Tuesday, May 16, 2006

My Grandfather is getting married June 10th. Why am I posting about this...you might ask? You see, my Grandfather, Pappy as I call him, was married to my Grandmother(Granny) for 55 years at the time of her death. 6 months later, and out of the blue...he got remarried. To me, it was such a dishonor to my grandmother that I think I have never truely gotten over it. I skipped the wedding. In all honesty, I wasnt even close to getting over her death and I struggled like crazy to understand how my Pappy could just pick up and move on after sharing so many years with my fathers mother, a woman like no other. I remember her so vividly...her voice, the way she would laugh, that strange glint she would get in her eyes when she was getting mad...it doesnt even seem like any time has passed. As I sit here and type...i realize alot of time has. 10 years to be exact. About 6 months ago his 2nd wife Edna passed away. I went to the funeral out of familial obligation and for my Grandfather(whom I have had a hard time calling "Pappy" since all of this transpired, because MY Pappy wouldnt have done this...not to Granny, not to my family and most certainly not to me). After the funeral we all went back to my Aunt and Uncles lake house. There were a few cracks and bets made on how long it would take my grandfather to remarry...all those old ladies in the Senior Center think he is SUCH a catch!
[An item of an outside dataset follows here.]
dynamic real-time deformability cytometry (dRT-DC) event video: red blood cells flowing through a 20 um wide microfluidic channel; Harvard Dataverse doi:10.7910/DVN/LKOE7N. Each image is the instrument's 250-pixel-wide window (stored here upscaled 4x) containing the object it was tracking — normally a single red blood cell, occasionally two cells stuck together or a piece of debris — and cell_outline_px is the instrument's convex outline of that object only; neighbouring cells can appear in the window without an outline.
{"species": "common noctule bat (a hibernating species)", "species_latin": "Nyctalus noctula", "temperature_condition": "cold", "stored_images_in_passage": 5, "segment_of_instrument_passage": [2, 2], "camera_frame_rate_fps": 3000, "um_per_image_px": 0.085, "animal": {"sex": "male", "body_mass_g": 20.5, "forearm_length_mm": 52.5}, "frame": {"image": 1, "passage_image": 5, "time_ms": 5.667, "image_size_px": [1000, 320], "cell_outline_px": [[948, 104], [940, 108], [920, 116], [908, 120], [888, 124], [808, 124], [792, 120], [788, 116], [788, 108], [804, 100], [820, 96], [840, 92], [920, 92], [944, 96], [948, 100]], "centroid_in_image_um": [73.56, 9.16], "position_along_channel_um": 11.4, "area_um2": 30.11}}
Today I got that call. If it wasnt so disturbing, I probably would have laughed. I mean, I just don't understand. What possesses people to just jump frm one relationship to another??
Im the complete oposite of this. And when I say "complete" I mean "COMPLETE".
It all started in 1987 when I took my wedding vows on a chilly December day. December 19th to be exact.
I married a man that I was deeply in love with. A man I thought I would spend my life with. My family loved him, my friends loved him...but most of all I loved him. 12 years later I left him. Things happen, people grow(and not always in the same direction, mind you) things got ugly, and this person that I loved with all of my heart ended up being the person who has hurt me most in my life. When it comes to relationships and love, I am VERY guarded. Something that as I get older, I am trying to change. I guess I have a deep seeded fear of being hurt. Something I am just comming to terms with. It took me almost 2 1/2 years to venture back out into the relationship world after my divorce and when that ended, I was single for about another 2 years before I got involved. That lasted between a year and two(withsome fuzzy time in there of "not knowing" what was going on) This October I will have been single for three years. As I sit and contemplate #1.how difficult it really is to find someone that you just click with on every level. And #2, am I the only one that thinks that way? So many people married, divorced and remarried before the ink is even dry on the dotted line. Am I a rarity...a freak, or just plain wierd?

hmmmm, the things that swirl around in my head.